Содержание первого страшного рассказа, не совсем верно названного «Пан Твардовский», подало мысль Загоскину, гораздо прежде, написать оперу единственно для того, чтобы дать возможность известному нашему композитору Верстовскому испытать свои музыкальные дарования в сочинении оперы. Опера явилась еще в 1828 году, была хорошо принята публикой и довольно долго оставалась на сцене; цыганская песня «Мы живем среди полей», весьма удачно написанная Загоскиным и положенная на музыку Верстовским, особенно нравилась и долго держалась, да и теперь еще держится в числе любимых песен московских цыган и русских песельников.

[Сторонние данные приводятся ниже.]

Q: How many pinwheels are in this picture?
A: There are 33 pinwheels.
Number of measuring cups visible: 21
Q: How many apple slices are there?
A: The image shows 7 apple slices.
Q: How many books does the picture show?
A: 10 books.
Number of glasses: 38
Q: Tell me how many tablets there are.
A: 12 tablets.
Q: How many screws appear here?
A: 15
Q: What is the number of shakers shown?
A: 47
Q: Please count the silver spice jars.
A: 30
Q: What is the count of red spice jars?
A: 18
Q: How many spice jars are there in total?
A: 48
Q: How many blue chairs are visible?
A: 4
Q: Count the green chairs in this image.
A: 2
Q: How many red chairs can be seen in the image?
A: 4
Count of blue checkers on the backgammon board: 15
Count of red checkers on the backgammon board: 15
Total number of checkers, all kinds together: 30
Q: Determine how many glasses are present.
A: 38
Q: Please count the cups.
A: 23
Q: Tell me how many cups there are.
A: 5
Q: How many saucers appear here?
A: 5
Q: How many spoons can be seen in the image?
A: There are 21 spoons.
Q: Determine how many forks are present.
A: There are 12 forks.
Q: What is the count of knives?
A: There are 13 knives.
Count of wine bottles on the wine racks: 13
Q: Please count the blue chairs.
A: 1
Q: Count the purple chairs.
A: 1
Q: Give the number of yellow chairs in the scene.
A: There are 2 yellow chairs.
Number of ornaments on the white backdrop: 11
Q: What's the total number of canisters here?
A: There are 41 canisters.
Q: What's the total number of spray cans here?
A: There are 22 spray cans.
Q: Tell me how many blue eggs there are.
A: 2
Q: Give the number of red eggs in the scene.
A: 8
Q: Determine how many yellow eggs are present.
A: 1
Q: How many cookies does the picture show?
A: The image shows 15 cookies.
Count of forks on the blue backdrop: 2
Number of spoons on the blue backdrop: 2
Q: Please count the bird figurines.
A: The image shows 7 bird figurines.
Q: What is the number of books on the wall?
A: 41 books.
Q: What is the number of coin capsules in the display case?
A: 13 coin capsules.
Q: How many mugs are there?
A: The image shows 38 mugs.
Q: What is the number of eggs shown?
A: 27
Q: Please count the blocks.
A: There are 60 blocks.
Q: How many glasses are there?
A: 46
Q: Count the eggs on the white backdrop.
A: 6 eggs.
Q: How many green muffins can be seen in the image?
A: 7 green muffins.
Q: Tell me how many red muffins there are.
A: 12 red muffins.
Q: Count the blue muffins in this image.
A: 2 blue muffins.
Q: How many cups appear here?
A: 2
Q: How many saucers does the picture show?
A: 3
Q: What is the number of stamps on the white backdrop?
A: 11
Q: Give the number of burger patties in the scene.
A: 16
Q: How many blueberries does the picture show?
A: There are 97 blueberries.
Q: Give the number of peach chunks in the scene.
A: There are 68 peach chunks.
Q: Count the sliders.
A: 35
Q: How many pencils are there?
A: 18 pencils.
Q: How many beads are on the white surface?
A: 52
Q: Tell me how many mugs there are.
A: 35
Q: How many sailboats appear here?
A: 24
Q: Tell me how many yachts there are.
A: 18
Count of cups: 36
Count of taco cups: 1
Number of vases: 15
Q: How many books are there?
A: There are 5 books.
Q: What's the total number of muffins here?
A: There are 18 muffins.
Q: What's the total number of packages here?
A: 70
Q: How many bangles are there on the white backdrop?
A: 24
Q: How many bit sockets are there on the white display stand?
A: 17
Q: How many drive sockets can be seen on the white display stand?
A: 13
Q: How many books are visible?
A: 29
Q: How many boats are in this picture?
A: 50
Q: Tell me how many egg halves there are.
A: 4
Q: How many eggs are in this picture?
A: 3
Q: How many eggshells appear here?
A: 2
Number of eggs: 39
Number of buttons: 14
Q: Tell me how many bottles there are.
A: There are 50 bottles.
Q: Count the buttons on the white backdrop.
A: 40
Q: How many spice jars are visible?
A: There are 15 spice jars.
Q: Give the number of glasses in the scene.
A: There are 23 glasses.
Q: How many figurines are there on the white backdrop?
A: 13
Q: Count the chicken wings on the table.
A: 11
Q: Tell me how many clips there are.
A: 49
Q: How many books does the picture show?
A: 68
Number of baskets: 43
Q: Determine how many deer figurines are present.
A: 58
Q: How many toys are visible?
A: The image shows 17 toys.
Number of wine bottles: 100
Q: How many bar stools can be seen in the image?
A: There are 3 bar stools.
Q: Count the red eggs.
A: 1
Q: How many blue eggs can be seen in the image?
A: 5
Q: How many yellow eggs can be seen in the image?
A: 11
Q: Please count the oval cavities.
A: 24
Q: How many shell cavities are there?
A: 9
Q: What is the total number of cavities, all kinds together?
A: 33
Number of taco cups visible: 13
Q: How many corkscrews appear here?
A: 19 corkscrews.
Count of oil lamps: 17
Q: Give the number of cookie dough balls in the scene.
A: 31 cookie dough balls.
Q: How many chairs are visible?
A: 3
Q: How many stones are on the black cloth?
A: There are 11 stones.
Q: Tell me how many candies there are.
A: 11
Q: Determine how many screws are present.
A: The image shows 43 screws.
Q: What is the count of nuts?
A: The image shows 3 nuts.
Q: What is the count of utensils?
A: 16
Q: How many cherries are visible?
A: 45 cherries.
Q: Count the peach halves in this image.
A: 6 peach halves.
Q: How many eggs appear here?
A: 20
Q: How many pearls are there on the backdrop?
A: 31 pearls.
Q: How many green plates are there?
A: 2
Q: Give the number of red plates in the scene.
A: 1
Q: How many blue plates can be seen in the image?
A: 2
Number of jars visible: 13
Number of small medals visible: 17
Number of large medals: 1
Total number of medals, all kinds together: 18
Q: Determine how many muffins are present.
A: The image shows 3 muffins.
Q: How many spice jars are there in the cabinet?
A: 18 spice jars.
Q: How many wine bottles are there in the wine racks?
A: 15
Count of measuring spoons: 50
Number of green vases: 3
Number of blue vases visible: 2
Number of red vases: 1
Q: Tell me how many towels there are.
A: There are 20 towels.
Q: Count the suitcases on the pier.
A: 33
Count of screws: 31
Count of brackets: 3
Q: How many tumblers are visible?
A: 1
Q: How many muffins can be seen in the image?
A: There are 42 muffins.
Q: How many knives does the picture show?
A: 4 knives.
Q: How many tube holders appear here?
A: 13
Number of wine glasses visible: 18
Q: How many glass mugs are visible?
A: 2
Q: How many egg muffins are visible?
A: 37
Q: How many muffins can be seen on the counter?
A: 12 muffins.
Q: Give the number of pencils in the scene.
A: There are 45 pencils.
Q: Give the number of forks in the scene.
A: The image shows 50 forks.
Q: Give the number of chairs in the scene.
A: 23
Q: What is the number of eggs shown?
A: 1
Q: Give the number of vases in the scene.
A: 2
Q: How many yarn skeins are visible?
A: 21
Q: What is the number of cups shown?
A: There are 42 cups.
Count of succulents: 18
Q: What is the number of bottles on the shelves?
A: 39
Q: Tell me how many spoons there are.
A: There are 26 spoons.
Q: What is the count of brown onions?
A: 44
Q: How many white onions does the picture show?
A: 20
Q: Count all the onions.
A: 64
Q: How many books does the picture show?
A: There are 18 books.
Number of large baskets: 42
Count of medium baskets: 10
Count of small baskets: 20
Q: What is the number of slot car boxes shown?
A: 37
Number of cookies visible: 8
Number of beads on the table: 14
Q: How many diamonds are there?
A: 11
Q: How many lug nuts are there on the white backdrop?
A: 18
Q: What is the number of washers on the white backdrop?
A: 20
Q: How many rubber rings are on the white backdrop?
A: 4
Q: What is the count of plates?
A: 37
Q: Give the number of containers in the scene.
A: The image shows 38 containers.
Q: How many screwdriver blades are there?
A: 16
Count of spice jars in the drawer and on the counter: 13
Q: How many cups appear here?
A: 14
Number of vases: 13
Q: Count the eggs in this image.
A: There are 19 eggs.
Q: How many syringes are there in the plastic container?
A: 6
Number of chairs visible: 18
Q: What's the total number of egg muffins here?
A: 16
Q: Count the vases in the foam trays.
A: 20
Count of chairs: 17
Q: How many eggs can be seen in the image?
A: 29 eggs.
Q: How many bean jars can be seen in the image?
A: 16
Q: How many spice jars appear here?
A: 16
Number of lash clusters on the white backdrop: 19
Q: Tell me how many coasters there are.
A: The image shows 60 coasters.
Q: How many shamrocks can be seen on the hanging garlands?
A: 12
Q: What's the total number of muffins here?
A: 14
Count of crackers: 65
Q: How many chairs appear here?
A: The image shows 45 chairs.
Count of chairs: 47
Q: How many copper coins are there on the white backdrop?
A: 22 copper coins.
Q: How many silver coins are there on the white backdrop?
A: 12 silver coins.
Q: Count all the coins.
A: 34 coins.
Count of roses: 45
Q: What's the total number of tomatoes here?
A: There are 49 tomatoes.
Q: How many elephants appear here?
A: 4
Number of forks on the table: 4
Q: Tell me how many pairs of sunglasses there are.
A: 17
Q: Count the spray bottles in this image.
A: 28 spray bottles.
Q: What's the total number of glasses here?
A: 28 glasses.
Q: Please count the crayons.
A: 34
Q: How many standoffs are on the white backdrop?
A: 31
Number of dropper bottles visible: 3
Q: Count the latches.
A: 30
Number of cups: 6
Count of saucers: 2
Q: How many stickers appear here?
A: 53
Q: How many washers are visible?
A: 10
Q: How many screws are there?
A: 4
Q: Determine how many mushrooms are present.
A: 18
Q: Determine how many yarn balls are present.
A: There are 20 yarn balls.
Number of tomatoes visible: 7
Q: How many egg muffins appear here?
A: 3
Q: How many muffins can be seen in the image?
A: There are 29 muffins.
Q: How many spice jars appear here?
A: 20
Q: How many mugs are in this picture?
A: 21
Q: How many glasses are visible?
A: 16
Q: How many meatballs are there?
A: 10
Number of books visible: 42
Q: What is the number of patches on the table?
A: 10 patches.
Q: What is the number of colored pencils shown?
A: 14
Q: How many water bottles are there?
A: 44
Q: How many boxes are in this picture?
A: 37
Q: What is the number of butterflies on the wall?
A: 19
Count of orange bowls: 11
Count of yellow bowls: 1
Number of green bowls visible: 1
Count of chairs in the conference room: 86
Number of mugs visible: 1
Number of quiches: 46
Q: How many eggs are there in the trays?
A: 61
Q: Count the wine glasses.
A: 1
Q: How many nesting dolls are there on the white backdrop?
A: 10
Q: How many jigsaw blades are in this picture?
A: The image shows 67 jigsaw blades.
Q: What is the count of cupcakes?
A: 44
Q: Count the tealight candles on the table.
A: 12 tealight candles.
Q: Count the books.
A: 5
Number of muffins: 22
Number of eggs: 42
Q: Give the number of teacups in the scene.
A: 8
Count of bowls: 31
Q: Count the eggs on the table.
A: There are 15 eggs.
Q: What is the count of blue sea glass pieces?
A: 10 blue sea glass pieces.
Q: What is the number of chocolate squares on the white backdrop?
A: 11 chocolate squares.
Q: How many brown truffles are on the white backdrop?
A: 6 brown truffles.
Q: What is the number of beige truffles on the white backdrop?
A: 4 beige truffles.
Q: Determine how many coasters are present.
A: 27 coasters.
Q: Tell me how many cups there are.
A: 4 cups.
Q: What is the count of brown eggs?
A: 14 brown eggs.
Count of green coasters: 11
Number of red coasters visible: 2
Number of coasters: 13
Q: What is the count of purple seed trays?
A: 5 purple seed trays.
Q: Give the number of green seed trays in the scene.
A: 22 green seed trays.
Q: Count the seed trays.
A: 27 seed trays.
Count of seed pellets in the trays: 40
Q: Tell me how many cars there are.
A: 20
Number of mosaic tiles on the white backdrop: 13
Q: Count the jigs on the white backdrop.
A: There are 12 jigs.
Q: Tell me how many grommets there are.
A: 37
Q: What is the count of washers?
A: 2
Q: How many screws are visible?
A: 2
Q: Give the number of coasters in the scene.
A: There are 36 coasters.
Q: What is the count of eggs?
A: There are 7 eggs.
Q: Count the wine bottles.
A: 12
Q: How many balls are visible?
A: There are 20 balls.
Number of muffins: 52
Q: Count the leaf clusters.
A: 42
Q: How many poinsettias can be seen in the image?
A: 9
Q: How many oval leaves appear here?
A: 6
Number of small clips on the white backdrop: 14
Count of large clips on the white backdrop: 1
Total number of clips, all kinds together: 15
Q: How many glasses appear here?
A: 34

В 1838 году Загоскин напечатал роман или повесть (назовите, как угодно) в трех частях, под названием «Искуситель». Суд образованной публики и суд литературный признали «Искусителя» самым слабым сочинением Загоскина, с чем автор сам соглашался и что будет весьма справедливо, если, произнося такой приговор, иметь в виду только две последние части этого произведения; первая часть ярко от них отличается. Автор рассказывает в ней детство и юность своего героя Александра Михайловича (фамилия его не названа), проведенные в деревне Тужиловке, в одной из отдаленных наших губерний, – и рассказывает просто, живо, тепло и увлекательно. Под именем Тужиловки Загоскин описал село своего отца, Рамзай, в котором он родился и воспитался; некоторые черты в характере героя романа, даже черты лица срисованы автором с самого себя: без сомнения, это обстоятельство способствовало теплоте и верности описания. В конце первой части Александр Михайлович переезжает на службу в Москву и вступает в свет. Здесь уже нельзя узнать прежнего сочинителя: все светские лица, лица не русские, лишены жизни и действительности, и повесть делается скучною, неестественною, не возбуждающею интереса, хотя написана языком прекрасным и содержит в себе много прямых, здравых суждений и нравственных истин, выражающих горячую благонамеренность автора. Загоскин хотел представить, каким опасностям подвергается молодой человек, добрый, слабый и неопытный, вступая в испорченное светское общество; всю его порчу хотел он сосредоточить в одном лице, в каком-то загадочном бароне Брокене, придав этому искусителю, кроме ума и разных дарований, что-то фантастическое и дьявольское. Я уже говорил, что изображение людей, утративших русскую физиономию, а также изображение всего фантастического, было не в характере таланта Загоскина. «Искуситель» убедительно подтверждает мои слова: как только Александр Михайлович в конце третьей части, после всех заблуждений и самых затруднительных обстоятельств, из которых выпутывается неправдоподобным и непонятным образом, садится в коляску и возвращается домой, в деревню, в простой, русский быт – все переменяется, и рассказ автора получает живость, истинность и занимательность.